Pour l'instant, le président ne nous a pas indiqué les objectifs, mais il faut déjà reprendre le dessus dans nos têtes. Il faut s'appliquer. On a eu trop de déceptions depuis deux ans, on a été vexés par nos performances et il faut le dire, on n'a rien prouvé depuis deux années. On n'a pas su sortir la tête de l'eau l'an dernier, ce qui est certainement le plus grave, car lorsqu'on échoue une saison, ça peut signifier un accident. Se tromper deux fois d'affilée, c'est que le problème est plus grave. Pour retrouver un standing, je vous l'ai dit, il faut faire preuve d'humilité, revenir aux bases, au jeu et au plaisir. Il sera toujours temps de viser quelque chose si on enchaîne bien. Mais aujourd'hui, on n'est pas en position de force. On a tous envie de faire un gros championnat, mais on préfère rester dans l'ombre pour l'instant, cool et sereins, sans trop de pression.

Cool et serein, peut-on l'être quand on sait les inimitiés qui ont gangrenné le groupe ? On pense notamment au retour de Marco Simone dans l'effectif, lui qui avait eu des mots durs vis-à-vis de l'entraîneur Didier Deschamps l'an dernier, au moment d'être prêté ?
Je n'ai pas trop à juger ces choses là. Le retour de Simone est une bonne chose pour l'ASM. Marco est un super joueur qui peut apporter beaucoup à l'équipe. L'année dernière, il y a eu du remue-ménage, des incompréhensions. Aujourd'hui, il est revenu pour jouer, donc il n'y a pas de souci vis-à-vis du groupe ou du coach. Il n'est pas montré du doigt. Il est apte à jouer, et on veut tous tirer un trait sur le passé et tirer dans le même sens, dorénavant. Vu ce qu'on a connu l'année dernière, je ne pense pas que ce soit le but de repartir dans le même climat. Aujourd'hui, tout va bien. Tout le monde agit en professionnel. Marco m'a dit qu'il était content et fier de revenir.

Il y a eu des mises au point pendant l'intersaison ?
Vers la fin du championnat, au-delà des conflits, j'avais surtout peur de descendre. Après, tout le monde a reconnu que la saison avait été mal gérée, que l'on n'avait pas bien agi ensemble.

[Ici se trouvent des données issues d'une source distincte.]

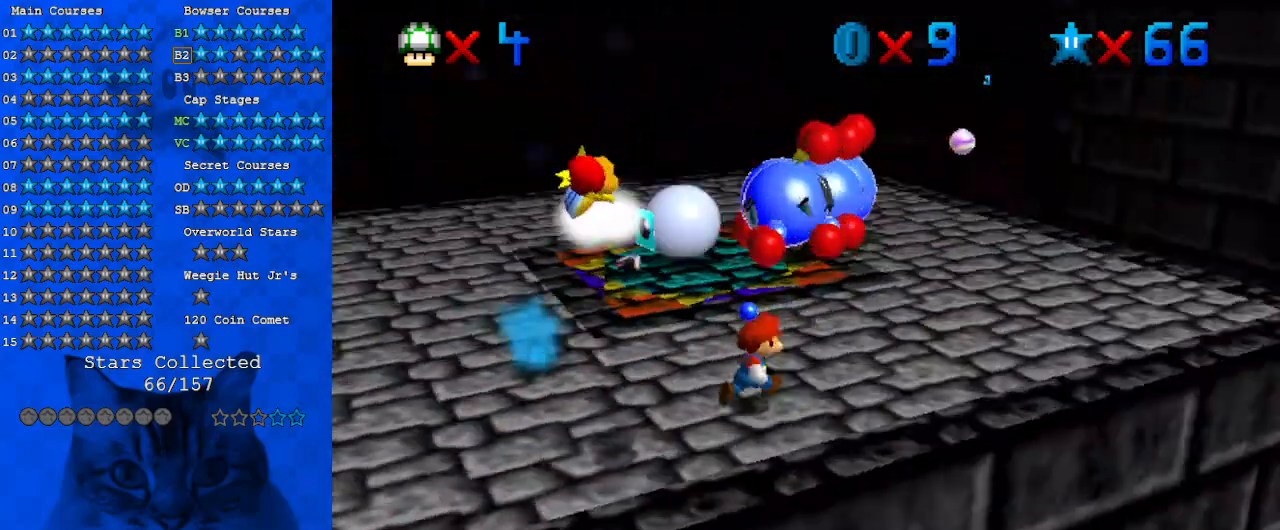
{"keys": ["right"], "events": [[33, "up", "up"], [133, "d", "up"], [333, "d", "down"], [500, "d", "up"]]}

Dès qu'il y avait un petit truc qui allait de travers, ça prenait tout de suite des proportions inimaginables. Des déclarations n'ont pas toujours été très bien senties, ou parfois mal interprétées par certains. Quand une équipe va mal, comme c'était le cas, on cherche toujours le pourquoi du comment. Aujourd'hui, on a compris qu'il fallait travailler, car pour qu'il n'y ait pas trop d'histoires, il faut gagner des matches. On sait très bien que quand on gagne, tout va très bien et quand on perd, tout nous tombe dessus. On a trop cherché à mettre la faute sur l'autre.

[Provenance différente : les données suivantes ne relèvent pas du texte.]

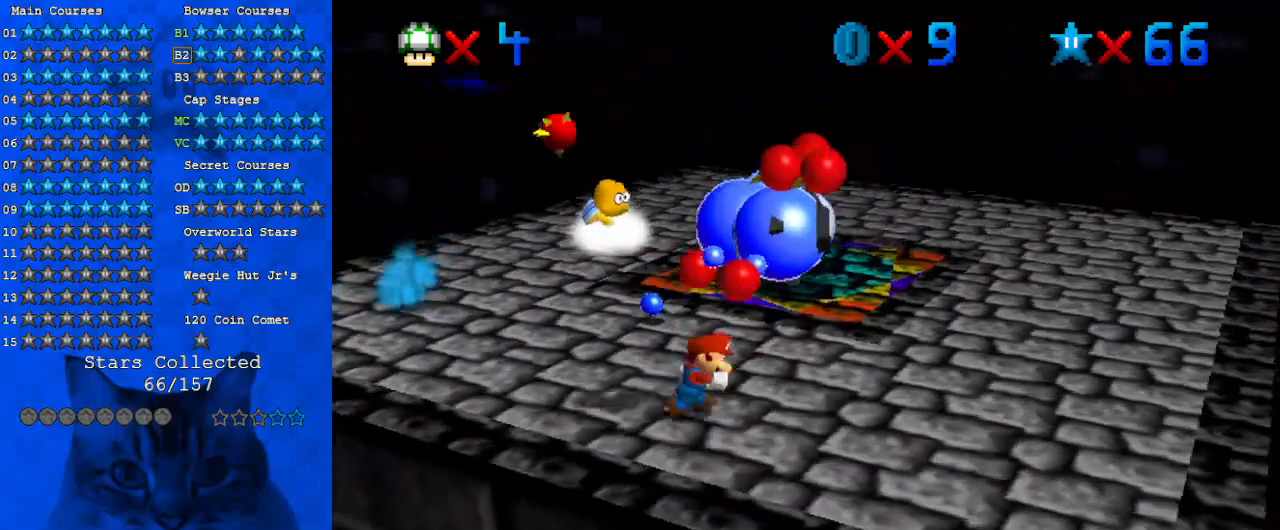
{"keys": ["up"], "events": [[200, "up", "down"], [333, "right", "up"]]}
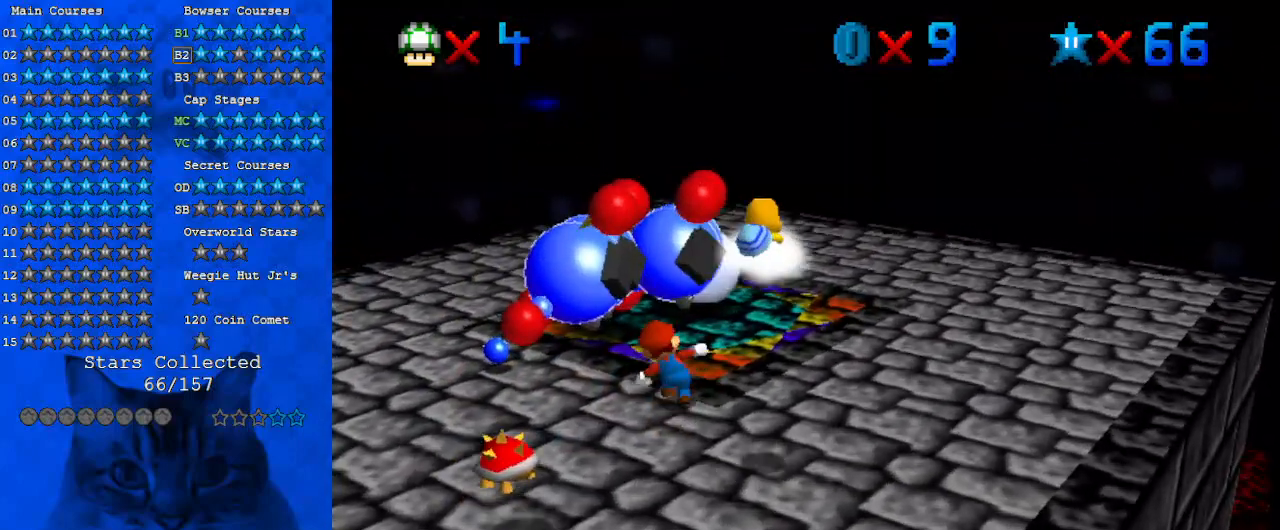
{"keys": ["left", "shift"], "events": [[33, "shift", "down"], [133, "a", "down"], [167, "down", "down"], [167, "up", "up"], [267, "a", "up"], [300, "ctrl", "down"], [300, "left", "down"], [367, "down", "up"], [500, "ctrl", "up"]]}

Depuis les tribunes, comment avez-vous vécu la première saison sur le banc de Didier Deschamps ?
Je l'ai trouvé maître de la situation. Il a assumé tous ses choix et ses responsabilités. C'est vrai qu'on l'a déçu, qu'on n'a pas fourni le jeu qui lui aurait convenu, sur le terrain. On n'a jamais pu lui prouver qu'on pouvait faire quelque chose, ça a dû être frustrant pour lui. Le concernant, je trouve qu'il n'y a rien à dire, la faute est venue des joueurs. Maintenant, il était dans le même panier que nous. Cette année, on n'a pas envie de faire de même, et désormais il sait de quoi on est capables, dans le pire… (rires). Il saura éviter de nous faire refaire les mêmes erreurs, j'en suis sûr.

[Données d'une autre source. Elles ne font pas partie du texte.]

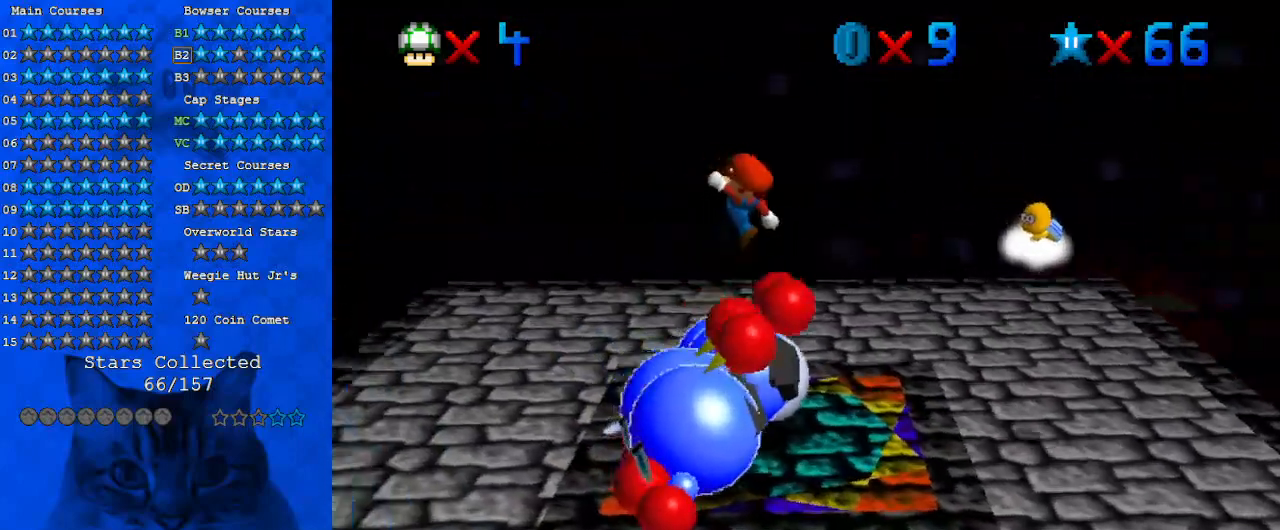
{"keys": ["left"], "events": [[33, "a", "down"], [33, "shift", "up"], [167, "a", "up"], [267, "down", "down"], [333, "left", "up"], [333, "right", "down"], [467, "down", "up"], [500, "left", "down"], [500, "right", "up"]]}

Les nouvelles responsabilités accordées à Jean Petit et Jean-Luc Ettori, en fin de contrat et prolongés de trois ans désormais en tant qu'adjoints de Didier Deschamps, n'ont-elles pas pour but de limiter le champ d'action d'un entraîneur qui n'aurait pas fait ses preuves lors de sa première saison ?
Le président a voulu faire un travail interne au club qu'il jugeait nécessaire. Jean Petit et Jean-Luc Ettori, on les connaît depuis des années, il sont toujours là. Maintenant, nous, les joueurs, on n'a rien demandé, on n'a pas choisi, c'est le président. Peut-être a-t-il ressenti que cela allait être nécessaire pour gérer 35 joueurs qui ne vont, pour les deux tiers, pas être contents des choix de l'entraîneur. Ils seront ainsi trois pour gérer ces litiges, pour expliquer les choix et ménager les susceptibilités et donc éviter les dérapages de l'an dernier.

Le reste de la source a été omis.